◆ Page extract:
══════════════════════════════
Domestic team information
- 2019–present: Rangpur Division
- 2024: Comilla Victorians
- 2025: Fortune Barishal
- 2025: Lahore Qalandars
- 2025/2026–present: Hobart Hurricanes (squad no. 2)

Career statistics
| Competition | ODI | T20I | FC | LA |
| Matches | 12 | 50 | 21 | 33 |
| Runs scored | 134 | 204 | 482 | 324 |
| Batting average | 16.75 | 9.71 | 17.21 | 15.42 |
| 100s/50s | 0/0 | 0/1 | 0/1 | 0/0 |
| Top score | 48* | 53 | 99 | 48* |
| Balls bowled | 619 | 986 | 2,282 | 1,520 |
| Wickets | 16 | 61 | 31 | 55 |
| Bowling average | 34.06 | 21.81 | 45.38 | 22.94 |
| 5 wickets in innings | 1 | 0 | 2 | 2 |
| 10 wickets in match | 0 | 0 | 0 | 0 |
| Best bowling | 6/35 | 3/18 | 5/50 | 6/35 |
| Catches/stumpings | 7/– | 29/– | 27/0 | 17/- |

Medal record
Men's cricket
Representing Bangladesh
Asian Games
| Bronze medal – third place | 2022 Hangzhou | Team |
- Source: Cricinfo, 19 October 2025

= Rishad Hossain =

Bangladeshi cricketer (born 2002)
══════════════════════════════
◆ Task A:
Answer these questions using the Rishad Hossain profile above, one answer per line, marked the same way:
(i) Which team is listed for 2024 under domestic team information?
(ii) How many wickets does the profile give for T20I matches?
(iii) At which Asian Games did he win a bronze medal?
◆ Task B: List every team named under domestic team information in the Rishad Hossain profile above.
◆ Task C: Translate this line from the Rishad Hossain profile into Spanish: "Bangladeshi cricketer (born 2002)".
══════════════════════════════
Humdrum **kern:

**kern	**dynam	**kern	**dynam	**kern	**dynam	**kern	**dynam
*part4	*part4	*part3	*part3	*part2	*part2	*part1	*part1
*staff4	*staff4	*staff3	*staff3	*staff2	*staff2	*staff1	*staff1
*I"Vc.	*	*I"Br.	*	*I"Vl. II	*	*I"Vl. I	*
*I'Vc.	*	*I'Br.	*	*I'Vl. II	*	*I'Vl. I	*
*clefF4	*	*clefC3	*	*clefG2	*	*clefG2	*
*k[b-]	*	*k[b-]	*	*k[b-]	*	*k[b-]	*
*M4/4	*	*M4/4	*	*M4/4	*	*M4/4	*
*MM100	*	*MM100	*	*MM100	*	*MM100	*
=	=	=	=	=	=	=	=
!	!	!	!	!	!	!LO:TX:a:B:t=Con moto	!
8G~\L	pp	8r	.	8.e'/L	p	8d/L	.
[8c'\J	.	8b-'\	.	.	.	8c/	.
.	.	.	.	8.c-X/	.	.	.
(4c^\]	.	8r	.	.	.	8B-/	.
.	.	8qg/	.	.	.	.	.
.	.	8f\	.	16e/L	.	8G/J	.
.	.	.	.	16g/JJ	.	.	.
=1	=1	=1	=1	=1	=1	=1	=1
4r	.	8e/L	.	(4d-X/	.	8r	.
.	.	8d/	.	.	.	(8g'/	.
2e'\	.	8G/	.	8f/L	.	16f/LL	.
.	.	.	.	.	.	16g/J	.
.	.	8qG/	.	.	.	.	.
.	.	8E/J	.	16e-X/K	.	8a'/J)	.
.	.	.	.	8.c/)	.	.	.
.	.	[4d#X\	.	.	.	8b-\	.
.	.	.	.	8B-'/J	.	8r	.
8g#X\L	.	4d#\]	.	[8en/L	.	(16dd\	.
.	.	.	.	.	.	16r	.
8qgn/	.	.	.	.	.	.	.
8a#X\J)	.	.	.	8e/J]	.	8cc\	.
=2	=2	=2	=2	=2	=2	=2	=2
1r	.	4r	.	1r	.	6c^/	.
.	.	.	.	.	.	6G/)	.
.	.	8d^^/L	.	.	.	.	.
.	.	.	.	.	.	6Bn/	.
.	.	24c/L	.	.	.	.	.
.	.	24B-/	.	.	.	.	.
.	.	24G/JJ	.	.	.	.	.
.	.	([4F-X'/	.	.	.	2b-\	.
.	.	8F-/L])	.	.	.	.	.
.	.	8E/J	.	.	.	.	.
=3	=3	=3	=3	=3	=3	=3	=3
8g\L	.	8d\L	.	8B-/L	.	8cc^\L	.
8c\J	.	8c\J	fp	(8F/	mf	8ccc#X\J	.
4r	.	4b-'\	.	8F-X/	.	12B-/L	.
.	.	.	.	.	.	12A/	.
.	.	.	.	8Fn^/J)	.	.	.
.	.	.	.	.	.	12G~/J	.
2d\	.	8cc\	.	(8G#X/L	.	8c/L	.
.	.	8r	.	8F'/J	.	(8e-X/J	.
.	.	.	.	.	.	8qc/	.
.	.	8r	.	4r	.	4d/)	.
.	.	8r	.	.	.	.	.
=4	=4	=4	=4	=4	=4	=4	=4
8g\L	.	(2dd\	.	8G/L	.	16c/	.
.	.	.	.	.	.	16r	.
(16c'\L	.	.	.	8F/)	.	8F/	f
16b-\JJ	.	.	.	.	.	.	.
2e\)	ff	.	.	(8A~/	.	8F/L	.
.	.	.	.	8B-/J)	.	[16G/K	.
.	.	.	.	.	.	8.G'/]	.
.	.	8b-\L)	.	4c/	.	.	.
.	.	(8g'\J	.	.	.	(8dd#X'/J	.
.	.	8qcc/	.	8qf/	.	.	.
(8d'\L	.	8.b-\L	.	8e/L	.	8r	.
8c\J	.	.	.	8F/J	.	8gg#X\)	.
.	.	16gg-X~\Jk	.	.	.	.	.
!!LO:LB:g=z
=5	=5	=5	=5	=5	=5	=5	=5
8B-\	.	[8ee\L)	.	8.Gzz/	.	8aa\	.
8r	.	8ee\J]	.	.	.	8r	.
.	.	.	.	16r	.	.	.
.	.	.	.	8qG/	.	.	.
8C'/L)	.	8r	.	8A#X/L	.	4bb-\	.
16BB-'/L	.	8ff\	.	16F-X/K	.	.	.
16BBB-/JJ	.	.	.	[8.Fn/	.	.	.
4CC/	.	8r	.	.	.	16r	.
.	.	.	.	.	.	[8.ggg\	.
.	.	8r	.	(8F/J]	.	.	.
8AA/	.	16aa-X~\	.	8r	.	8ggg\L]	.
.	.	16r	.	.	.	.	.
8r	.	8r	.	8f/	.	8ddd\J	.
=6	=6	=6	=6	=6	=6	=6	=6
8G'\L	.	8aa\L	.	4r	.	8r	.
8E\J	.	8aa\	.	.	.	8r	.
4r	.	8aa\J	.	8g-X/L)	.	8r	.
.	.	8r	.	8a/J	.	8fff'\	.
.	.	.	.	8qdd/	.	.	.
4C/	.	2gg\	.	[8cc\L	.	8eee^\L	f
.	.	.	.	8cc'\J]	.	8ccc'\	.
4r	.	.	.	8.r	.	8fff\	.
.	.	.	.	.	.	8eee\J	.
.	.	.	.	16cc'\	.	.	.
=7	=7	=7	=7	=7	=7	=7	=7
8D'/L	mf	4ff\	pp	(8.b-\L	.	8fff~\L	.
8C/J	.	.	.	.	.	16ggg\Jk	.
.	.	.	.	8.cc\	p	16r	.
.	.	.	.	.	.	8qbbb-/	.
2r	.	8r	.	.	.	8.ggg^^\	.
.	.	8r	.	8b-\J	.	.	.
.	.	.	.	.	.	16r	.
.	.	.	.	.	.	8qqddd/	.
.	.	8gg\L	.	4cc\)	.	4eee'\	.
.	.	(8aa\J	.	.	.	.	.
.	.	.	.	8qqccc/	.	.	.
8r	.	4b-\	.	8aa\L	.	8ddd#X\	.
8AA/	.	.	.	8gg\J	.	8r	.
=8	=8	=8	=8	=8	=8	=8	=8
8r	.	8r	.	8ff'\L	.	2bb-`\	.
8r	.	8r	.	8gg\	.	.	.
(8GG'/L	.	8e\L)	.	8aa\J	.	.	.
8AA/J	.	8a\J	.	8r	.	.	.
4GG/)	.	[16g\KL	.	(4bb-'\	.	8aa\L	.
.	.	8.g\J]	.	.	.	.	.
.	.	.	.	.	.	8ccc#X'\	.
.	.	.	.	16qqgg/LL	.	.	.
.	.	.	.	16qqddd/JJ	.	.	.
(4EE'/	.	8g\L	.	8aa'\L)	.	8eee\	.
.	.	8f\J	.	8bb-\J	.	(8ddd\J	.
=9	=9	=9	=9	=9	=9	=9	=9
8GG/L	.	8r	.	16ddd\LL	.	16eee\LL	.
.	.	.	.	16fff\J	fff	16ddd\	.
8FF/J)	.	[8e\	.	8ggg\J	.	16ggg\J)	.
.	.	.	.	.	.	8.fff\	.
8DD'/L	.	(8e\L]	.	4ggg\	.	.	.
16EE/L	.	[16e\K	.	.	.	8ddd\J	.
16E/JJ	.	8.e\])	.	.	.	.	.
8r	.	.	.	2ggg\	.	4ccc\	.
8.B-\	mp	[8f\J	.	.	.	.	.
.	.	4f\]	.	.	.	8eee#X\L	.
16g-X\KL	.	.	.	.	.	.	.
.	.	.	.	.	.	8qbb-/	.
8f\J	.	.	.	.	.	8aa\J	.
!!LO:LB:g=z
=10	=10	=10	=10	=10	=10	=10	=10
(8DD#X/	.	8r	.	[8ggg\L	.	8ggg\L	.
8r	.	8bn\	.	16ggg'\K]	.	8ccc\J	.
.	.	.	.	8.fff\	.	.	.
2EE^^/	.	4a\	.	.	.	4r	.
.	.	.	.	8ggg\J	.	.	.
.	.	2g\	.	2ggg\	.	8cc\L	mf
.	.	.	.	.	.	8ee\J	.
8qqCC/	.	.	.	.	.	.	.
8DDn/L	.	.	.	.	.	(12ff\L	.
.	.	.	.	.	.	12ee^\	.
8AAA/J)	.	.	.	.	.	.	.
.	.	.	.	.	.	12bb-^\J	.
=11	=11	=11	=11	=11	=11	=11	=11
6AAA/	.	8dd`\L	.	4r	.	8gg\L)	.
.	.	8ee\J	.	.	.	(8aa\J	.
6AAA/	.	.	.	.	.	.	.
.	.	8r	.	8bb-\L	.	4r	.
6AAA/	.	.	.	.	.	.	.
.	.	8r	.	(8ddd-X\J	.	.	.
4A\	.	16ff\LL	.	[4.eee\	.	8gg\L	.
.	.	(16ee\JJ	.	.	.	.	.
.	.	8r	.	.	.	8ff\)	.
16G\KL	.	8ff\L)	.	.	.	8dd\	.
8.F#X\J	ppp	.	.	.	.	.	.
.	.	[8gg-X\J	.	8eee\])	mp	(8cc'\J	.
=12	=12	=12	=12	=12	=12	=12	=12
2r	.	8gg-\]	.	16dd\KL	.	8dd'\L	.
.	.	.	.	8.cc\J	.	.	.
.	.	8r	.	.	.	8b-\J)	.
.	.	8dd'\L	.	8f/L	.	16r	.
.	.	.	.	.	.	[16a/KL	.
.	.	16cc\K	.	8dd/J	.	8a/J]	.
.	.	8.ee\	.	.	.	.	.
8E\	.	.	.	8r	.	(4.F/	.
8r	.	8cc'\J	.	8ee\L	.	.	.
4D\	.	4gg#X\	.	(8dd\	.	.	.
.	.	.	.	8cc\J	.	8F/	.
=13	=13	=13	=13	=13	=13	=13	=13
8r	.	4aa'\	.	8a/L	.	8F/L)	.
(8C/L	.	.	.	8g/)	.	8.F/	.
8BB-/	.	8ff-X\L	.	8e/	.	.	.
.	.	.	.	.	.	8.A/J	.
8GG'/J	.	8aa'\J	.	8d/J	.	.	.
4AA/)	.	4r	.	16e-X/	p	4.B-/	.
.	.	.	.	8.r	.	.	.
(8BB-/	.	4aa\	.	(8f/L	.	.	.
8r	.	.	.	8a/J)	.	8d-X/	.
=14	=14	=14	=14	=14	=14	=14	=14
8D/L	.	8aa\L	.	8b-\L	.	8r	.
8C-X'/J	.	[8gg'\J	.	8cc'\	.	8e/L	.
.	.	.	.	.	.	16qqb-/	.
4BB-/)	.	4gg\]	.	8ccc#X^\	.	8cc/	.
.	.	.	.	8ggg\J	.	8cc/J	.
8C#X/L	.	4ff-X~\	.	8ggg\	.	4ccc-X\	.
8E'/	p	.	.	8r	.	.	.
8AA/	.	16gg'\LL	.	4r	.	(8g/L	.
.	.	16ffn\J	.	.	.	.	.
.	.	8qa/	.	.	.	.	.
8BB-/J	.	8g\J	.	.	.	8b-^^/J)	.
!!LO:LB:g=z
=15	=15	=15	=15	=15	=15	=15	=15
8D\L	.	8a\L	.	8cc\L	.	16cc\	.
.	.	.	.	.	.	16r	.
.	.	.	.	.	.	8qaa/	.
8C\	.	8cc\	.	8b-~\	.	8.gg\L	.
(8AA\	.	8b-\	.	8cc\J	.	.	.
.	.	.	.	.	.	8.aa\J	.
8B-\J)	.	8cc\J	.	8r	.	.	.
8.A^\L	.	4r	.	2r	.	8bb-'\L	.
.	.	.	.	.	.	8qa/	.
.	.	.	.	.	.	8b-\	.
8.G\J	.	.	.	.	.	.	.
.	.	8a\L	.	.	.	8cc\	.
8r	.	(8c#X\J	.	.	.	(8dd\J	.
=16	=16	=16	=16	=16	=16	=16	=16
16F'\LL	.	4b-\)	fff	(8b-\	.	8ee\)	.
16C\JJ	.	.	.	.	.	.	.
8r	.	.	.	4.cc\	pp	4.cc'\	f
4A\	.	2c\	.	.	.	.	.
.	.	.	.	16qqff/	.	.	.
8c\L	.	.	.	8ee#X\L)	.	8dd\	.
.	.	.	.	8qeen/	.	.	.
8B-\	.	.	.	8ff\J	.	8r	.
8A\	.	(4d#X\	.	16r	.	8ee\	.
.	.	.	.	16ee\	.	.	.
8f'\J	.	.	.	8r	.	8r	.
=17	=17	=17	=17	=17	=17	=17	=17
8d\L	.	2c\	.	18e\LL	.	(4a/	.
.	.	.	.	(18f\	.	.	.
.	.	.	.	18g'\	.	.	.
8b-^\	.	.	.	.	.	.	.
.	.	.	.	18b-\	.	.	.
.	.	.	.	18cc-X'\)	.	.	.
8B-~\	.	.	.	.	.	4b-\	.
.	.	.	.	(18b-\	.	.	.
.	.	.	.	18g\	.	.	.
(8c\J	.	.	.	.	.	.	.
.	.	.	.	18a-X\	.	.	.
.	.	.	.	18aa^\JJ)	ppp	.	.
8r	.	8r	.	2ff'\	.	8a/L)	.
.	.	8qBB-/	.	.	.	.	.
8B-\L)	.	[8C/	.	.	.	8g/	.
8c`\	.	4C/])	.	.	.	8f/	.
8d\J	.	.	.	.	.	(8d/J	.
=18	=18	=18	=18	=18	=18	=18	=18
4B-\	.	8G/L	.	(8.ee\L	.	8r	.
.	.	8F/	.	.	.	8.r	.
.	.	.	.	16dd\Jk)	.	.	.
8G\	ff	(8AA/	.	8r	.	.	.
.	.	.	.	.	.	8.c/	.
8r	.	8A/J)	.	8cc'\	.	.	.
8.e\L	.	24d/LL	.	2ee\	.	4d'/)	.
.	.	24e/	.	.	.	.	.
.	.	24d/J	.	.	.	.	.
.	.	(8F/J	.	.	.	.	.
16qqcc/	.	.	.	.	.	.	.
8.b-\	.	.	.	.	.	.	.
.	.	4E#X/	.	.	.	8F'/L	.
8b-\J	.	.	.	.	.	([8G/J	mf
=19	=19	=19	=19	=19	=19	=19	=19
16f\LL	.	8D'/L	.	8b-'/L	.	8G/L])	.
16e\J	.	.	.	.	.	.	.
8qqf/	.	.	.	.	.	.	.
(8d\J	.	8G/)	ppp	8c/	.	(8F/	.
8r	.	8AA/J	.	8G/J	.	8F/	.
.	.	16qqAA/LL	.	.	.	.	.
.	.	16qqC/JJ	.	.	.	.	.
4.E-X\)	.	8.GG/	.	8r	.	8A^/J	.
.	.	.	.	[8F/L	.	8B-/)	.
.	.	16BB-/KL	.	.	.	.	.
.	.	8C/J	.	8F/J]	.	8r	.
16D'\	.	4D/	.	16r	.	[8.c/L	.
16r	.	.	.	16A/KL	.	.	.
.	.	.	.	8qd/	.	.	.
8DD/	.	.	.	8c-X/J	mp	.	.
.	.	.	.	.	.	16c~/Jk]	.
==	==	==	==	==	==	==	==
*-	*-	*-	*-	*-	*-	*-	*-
══════════════════════════════
◆ Answer area A:
(i) Comilla Victorians
(ii) 61
(iii) 2022 Hangzhou

◆ Answer area B:
Rangpur Division
Comilla Victorians
Fortune Barishal
Lahore Qalandars
Hobart Hurricanes

◆ Answer area C: Jugador de críquet bangladesí (nacido en 2002)